Max wanted to toss the man bodily from the house, so furious was he at the suggestion. But a future duke couldn’t be seen throwing the Watch out of the house. That would add fuel to the gossip flame. So instead, he focused his mind on the other thing the man had said.
“What do you mean, ‘Assuming she survives?’”
“Oh well, my lord, I was upstairs when…” The man fumbled with his notebook as if he’d written something in it. “Well, I heard the doctor and the surgeon conferring. Lady Kimberly as well.”
“Conferring about Miss Wong?”
“Yes, my lord. She’s got a fever, growing worse by the second. And those feet…” He shook his head. “Well, it seems to me that it might be best if she passes. And if she doesn’t, then what’s she to do with those feet? Madame Sabate can train—”
“You will not mention that woman again,” Max said, his voice a low growl.
The man squared his shoulders. “I’m older than you, my lord, and seen a bit more of what happens to these girls. And your mum, the duchess is in quite a state. If you sent the miss away—”
“The miss, as you call her, is my fiancée by royal decree!”
The sergeant’s head bobbed up and down. “Well, yes. I had heard that, but seeing as how it’s become a bungled affair an’ she’s not likely to survive—”
Max hadn’t realized he’d stepped to tower over the man until he saw the sweat beading on the sergeant’s pate. “I do not require your assistance in the care of my fiancée.”
“O-of course not. I-I only thought to help—”
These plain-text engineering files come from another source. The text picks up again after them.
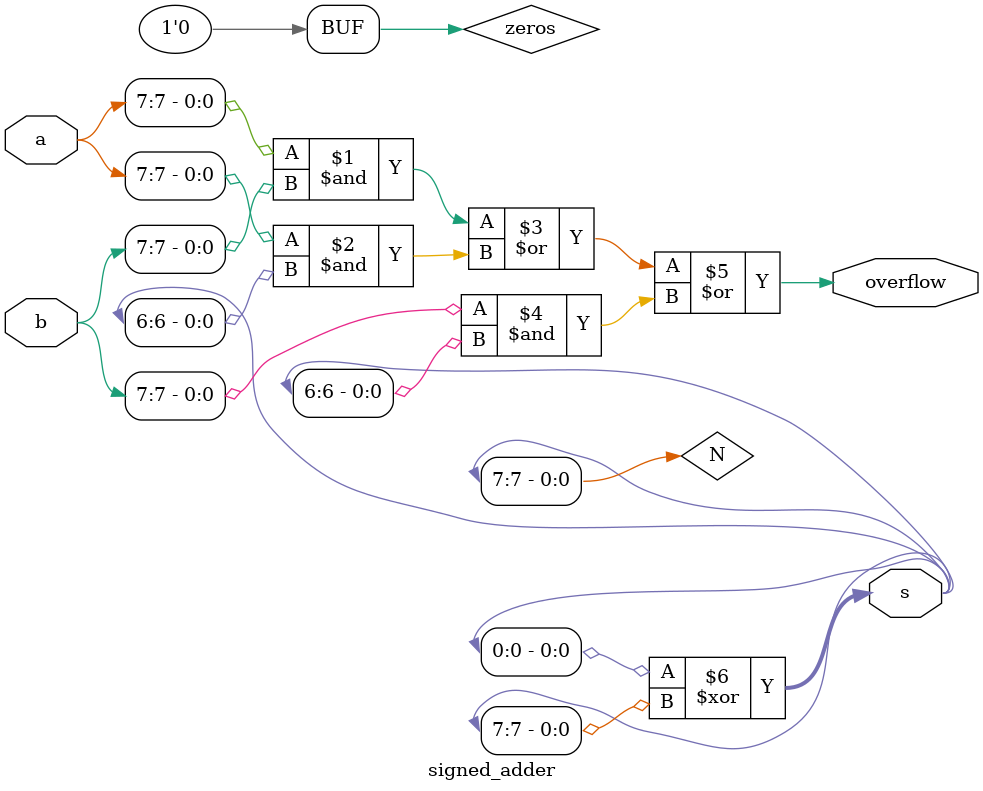
<source format=v>

module signed_adder(input [7:0] a,
    input [7:0] b,
    output [7:0] s,
    output overflow
); 

// The numbers a and b are added to the output s. 
// assign the occurence of the signed overflow of a and b to the output overflow.
// a signed overflow occurs if the most significant bits of a and b are low and the most significant bit of s is high
// a signed overflow may also occur if the most significant bits of a and b are high and the most significant bit of s is low


assign overflow = a[7]&b[7] | a[7]&s[6] | b[7]&s[6];

// N is the most significant bit of a and b. The most significant bit of the output (s) is the least significant bit.
assign N = s[7];

assign zeros = 9'd000; //this is 6 bits
//The output is the least significant bit of the output is the most significant.
assign s = s[0]^N; 
endmodule

</source>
“Is that all?” he bellowed.
“Er, yes, my lord.” He turned to his men who all bobbed their heads in equally silly fashion.
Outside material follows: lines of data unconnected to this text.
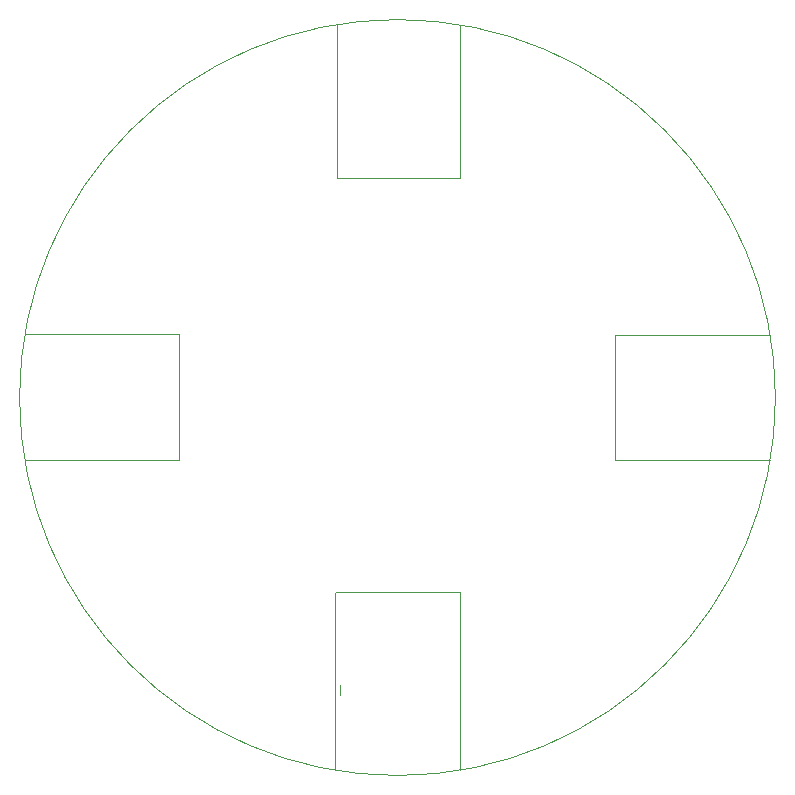
<source format=gm1>
G04 #@! TF.FileFunction,Profile,NP*
%FSLAX46Y46*%
G04 Gerber Fmt 4.6, Leading zero omitted, Abs format (unit mm)*
G04 Created by KiCad (PCBNEW 4.0.7) date 06/01/18 20:16:31*
%MOMM*%
%LPD*%
G01*
G04 APERTURE LIST*
%ADD10C,0.100000*%
G04 APERTURE END LIST*
D10*
X31490000Y-55250000D02*
X31490000Y-44600000D01*
X44830000Y-66430000D02*
X55330000Y-66430000D01*
X44750000Y-66510000D02*
X44830000Y-66430000D01*
X44730000Y-81560000D02*
X44750000Y-66510000D01*
X68450000Y-55300000D02*
X68450000Y-44730000D01*
X55090000Y-31430000D02*
X55320000Y-31430000D01*
X44890000Y-31430000D02*
X55090000Y-31430000D01*
X31490000Y-44600000D02*
X18450000Y-44600000D01*
X18430000Y-55250000D02*
X31490000Y-55250000D01*
X55330000Y-81560000D02*
X55330000Y-66430000D01*
X68450000Y-44730000D02*
X81570000Y-44730000D01*
X68450000Y-55310000D02*
X81560000Y-55310000D01*
X55320000Y-31430000D02*
X55320000Y-18440000D01*
X44890000Y-23490000D02*
X44890000Y-31430000D01*
X44890000Y-23490000D02*
X44890000Y-18390000D01*
X45100000Y-74300000D02*
X45100000Y-75200000D01*
X82000000Y-50000000D02*
G75*
G03X82000000Y-50000000I-32000000J0D01*
G01*
M02*

</source>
“Then I bid you good day,” Max said.
Chiverton was on the mark, popping open the library door with an imperious air. “This way, gentlemen,” he intoned.
The Watch scrambled away. That was one thing done. Next, Max needed to go upstairs before the leeches could do something stupid. But he didn’t make it out the door before his father’s firm hand gripped his arm.
“Have you taken leave of your senses?” the man growled in a low enough tone that no one else would hear.
Max turned to his father and deadpanned his answer. “I’m quite sure I have. I watched a man get a knife to his chest today. If you don’t want to smell his blood while you sleep, I suggest you spend the night at your club.”
“Chiverton’s handling that,” his father returned. “Why do you claim this Chinese gel? Do you plan to go into mourning when she dies? Do you mean for us to pay for her funeral rites?”
“Prinny himself—”
“Will understand. Damn it, if the girl is dying—”
Red washed through his vision. Not the red of fury, but one of blood spurting from a man’s chest. Of seeing dark red on yellow damask walls. Of the smell that came not just from blood, but other bodily fluids as a man died.
“There will not be another death in this house,” Max said.
“That’s why the girl must be sent on.”
“And what should I tell Prinny then? He ordered me to sort this out.”
His father threw up his hands. “This is sorting it out!”
“It’s sweeping it—and her—under the rug.”
“That’s where dead foreigners go. Good God, even a child can understand that.”
“Maybe so, Father, but I am fresh out of brooms and rugs.” They had all gone to wrapping up the mandarin.
His father pursed his lips, his sigh audible to the entire household. “Why do you persist in antagonizing me? I am trying to help! What you’re doing is not how a duke—”
“Not how a duke acts.” Max said the words at the same time his father did. “Then it is a good thing that you are not doing it.”
“Maximillian—”
“Excuse me, Father. I need to consult with the doctor.”
With that, he walked away from his very disapproving parent and straight up the stairs.
He had no idea when exactly he set himself on an opposite path to his father.
From his earliest memories, he recalled his father would issue a decree, and he as the heir was expected to follow it.
There had never been any discussion or leniency in his father’s commands but sometime around Max’s sixteenth birthday, he decided that he would think for himself.
He would choose his own actions regardless of what his father dictated.